The Top 10 Feature Requests for SQL Server on Connect.Microsoft.com
24 Comments
When a man loves a woman very much, he goes to Connect.Microsoft.com and upvotes her feature requests. I was curious to see what requests were resonating the most with folks, so I went through the list of feature requests sorted by votes:
1. Please fix the “String or binary data would be truncated” message to give the column name – by DWalker, 1136 upvotes. This one is a classic, and good news! On June 17th, Microsoft’s David Shiflet left a comment that developers are motivated to make improvements, and they’re discussing options for the new error message.
2. Add native support for JSON, as in FOR JSON or FROM OPENJSON – by Bret_M_Lowery, 1111 upvotes. This one’s actually already added in SQL Server 2016, but the Connect item isn’t closed yet.
![]()
3. Add Visual Studio 2013 support to SSDT-BI – by David McClelland, 731 upvotes. I don’t know enough about SSDT-BI to know where this is at.
4. Add full justification in Reporting Services – by inDigeniCa, 653 upvotes. Lots of angry comments on this one, and doesn’t appear to be making headway.

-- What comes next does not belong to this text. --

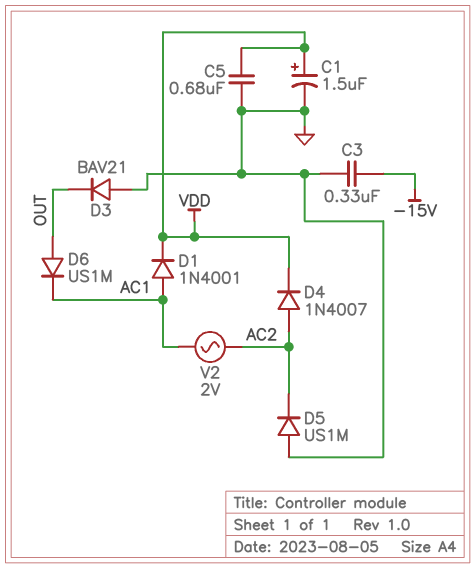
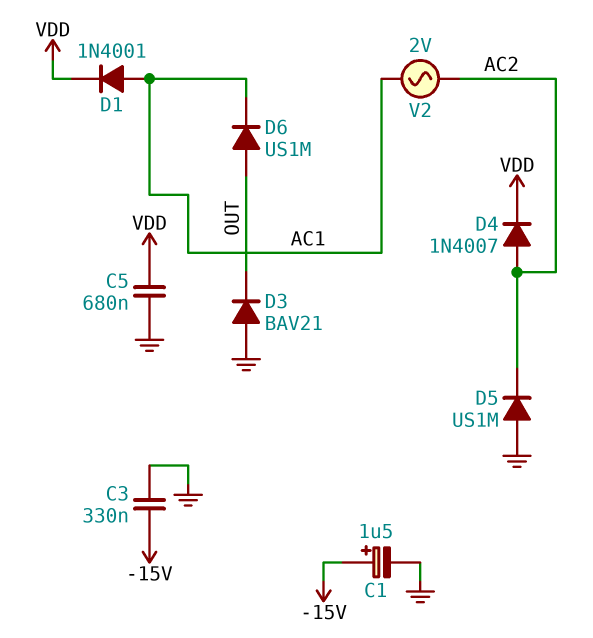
C1: 1.5uF (plus VDD, minus GND) -> 1.5uF (plus -15V, minus GND)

5. New virtual table “errors” like the deleted and inserted tables – by danholmes, 593 upvotes. Given that the MERGE statement is pretty rough, a virtual “errors” table that we could use in triggers would be really handy.
6. OVER clause enhancement request – DISTINCT clause for aggregate functions – by Itzik Ben-Gan, 514 upvotes. Started back in 2007, there haven’t been a lot of comments on this one, just folks upvoting it.
7. Scalar user-defined function performance is bad – by Andrew Novick, 510 upvotes. I’ve seen so many companies burned badly by this when they encapsulated code in reusable functions without knowing it causes queries to go single-threaded.
8. CREATE OR REPLACE syntax – by BAnVA, 463 upvotes. Unfortunately, the details page link errors out for me on Connect at the moment, but I’m guessing the comments point to SQL 2016’s new drop-if-exists syntax. I would argue that that’s no replacement, but I gotta hand it to Microsoft that they did take a relative action on it.
9. Expand synonym to other entities (database, linked server) – by Aaron Bertrand, 409 upvotes. Synonyms are slick tools that let you move a table to another database, leave a synonym behind, and let your app keep right on trucking without noticing.
10. Regex functionality in pattern matching – by Simon Sabin, 402 upvotes. Regular expressions are powerful ways of doing text matching. I’ve seen folks roll their own with CLR code.
If the highly-voted Connect items are what shape the next version of SQL Server, it’s time to exercise your voting finger. Check out the rankings and make your voice heard. Microsoft is listening – and if you want proof, check out this month’s release of SSMS. Those developers are on fire fixing Connect requests.